## GIVEN ENTRIES
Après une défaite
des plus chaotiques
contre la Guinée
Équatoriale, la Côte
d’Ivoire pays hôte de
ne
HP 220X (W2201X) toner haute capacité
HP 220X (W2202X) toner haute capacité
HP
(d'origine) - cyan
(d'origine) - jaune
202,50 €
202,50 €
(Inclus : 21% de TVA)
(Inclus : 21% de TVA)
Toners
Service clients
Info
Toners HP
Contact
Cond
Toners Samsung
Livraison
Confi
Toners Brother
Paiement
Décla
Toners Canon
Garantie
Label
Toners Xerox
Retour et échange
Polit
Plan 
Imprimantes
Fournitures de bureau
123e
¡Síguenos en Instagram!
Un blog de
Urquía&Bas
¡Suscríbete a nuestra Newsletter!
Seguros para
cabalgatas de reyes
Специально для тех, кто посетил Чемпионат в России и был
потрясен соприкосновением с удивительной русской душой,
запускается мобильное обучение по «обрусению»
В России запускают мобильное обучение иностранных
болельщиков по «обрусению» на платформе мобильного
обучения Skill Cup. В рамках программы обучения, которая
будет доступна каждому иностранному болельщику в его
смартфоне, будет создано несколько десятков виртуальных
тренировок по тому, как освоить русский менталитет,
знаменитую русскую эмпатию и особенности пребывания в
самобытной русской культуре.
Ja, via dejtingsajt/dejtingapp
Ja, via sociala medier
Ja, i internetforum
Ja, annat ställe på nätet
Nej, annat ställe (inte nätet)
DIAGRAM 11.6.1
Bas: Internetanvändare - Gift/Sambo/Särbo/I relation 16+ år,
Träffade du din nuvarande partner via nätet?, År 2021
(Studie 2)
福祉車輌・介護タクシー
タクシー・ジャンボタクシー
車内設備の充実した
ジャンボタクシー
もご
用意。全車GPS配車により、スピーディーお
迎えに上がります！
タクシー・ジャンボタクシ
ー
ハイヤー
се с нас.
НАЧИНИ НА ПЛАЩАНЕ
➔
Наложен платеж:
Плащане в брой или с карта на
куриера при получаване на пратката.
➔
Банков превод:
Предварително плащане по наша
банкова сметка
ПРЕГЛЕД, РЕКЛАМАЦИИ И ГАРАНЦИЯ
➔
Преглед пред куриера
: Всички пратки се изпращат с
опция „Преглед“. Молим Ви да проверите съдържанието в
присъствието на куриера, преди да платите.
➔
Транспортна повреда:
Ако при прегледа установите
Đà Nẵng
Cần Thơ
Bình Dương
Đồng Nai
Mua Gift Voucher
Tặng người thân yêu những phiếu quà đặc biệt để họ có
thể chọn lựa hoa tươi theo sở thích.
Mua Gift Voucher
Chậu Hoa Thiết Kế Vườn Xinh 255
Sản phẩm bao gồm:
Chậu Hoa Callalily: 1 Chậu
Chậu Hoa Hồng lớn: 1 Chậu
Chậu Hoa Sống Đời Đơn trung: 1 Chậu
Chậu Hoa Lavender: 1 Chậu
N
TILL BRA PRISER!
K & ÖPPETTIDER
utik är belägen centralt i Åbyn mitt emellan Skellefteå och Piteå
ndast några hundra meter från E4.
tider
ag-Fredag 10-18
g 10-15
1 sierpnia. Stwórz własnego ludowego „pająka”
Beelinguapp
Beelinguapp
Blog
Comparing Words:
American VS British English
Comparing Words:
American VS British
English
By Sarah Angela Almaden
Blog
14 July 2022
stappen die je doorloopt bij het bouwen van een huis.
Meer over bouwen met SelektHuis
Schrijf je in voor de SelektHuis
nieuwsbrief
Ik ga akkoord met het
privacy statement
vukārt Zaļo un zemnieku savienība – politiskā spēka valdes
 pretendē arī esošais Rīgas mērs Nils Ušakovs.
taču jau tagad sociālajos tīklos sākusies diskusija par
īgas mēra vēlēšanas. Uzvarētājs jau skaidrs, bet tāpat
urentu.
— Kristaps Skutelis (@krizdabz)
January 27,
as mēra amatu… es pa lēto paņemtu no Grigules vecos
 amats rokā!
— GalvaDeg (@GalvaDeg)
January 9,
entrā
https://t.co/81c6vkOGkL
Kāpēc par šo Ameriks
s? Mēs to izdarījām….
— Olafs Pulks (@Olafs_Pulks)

## EXERCISE PROMPT
Look through the data above and return exactly the lines from the one that contains "ndast några hundra meter från E4." to the one that contains "privacy statement", inclusive, with nothing else.

## SOLUTION FOR THIS PROBLEM
ndast några hundra meter från E4.
tider
ag-Fredag 10-18
g 10-15
1 sierpnia. Stwórz własnego ludowego „pająka”
Beelinguapp
Beelinguapp
Blog
Comparing Words:
American VS British English
Comparing Words:
American VS British
English
By Sarah Angela Almaden
Blog
14 July 2022
stappen die je doorloopt bij het bouwen van een huis.
Meer over bouwen met SelektHuis
Schrijf je in voor de SelektHuis
nieuwsbrief
Ik ga akkoord met het
privacy statement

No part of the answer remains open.